» **Task**: Once the images are set aside, return every entry exactly.

[Saved entries]

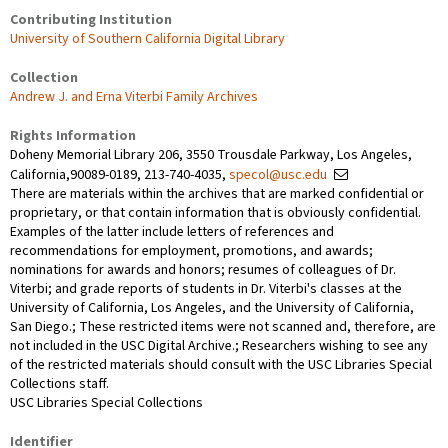
Contributing Institution
University of Southern California Digital Library
Collection
Andrew J. and Erna Viterbi Family Archives
Rights Information
Doheny Memorial Library 206, 3550 Trousdale Parkway, Los Angeles,
California,90089-0189, 213-740-4035,
specol@usc.edu
There are materials within the archives that are marked confidential or
proprietary, or that contain information that is obviously confidential.
Examples of the latter include letters of references and
recommendations for employment, promotions, and awards;
nominations for awards and honors; resumes of colleagues of Dr.
Viterbi; and grade reports of students in Dr. Viterbi's classes at the
University of California, Los Angeles, and the University of California,
San Diego.; These restricted items were not scanned and, therefore, are
not included in the USC Digital Archive.; Researchers wishing to see any
of the restricted materials should consult with the USC Libraries Special
Collections staff.
USC Libraries Special Collections
Identifier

» **Task result**:
Contributing Institution
University of Southern California Digital Library
Collection
Andrew J. and Erna Viterbi Family Archives
Rights Information
Doheny Memorial Library 206, 3550 Trousdale Parkway, Los Angeles,
California,90089-0189, 213-740-4035,
specol@usc.edu
There are materials within the archives that are marked confidential or
proprietary, or that contain information that is obviously confidential.
Examples of the latter include letters of references and
recommendations for employment, promotions, and awards;
nominations for awards and honors; resumes of colleagues of Dr.
Viterbi; and grade reports of students in Dr. Viterbi's classes at the
University of California, Los Angeles, and the University of California,
San Diego.; These restricted items were not scanned and, therefore, are
not included in the USC Digital Archive.; Researchers wishing to see any
of the restricted materials should consult with the USC Libraries Special
Collections staff.
USC Libraries Special Collections
Identifier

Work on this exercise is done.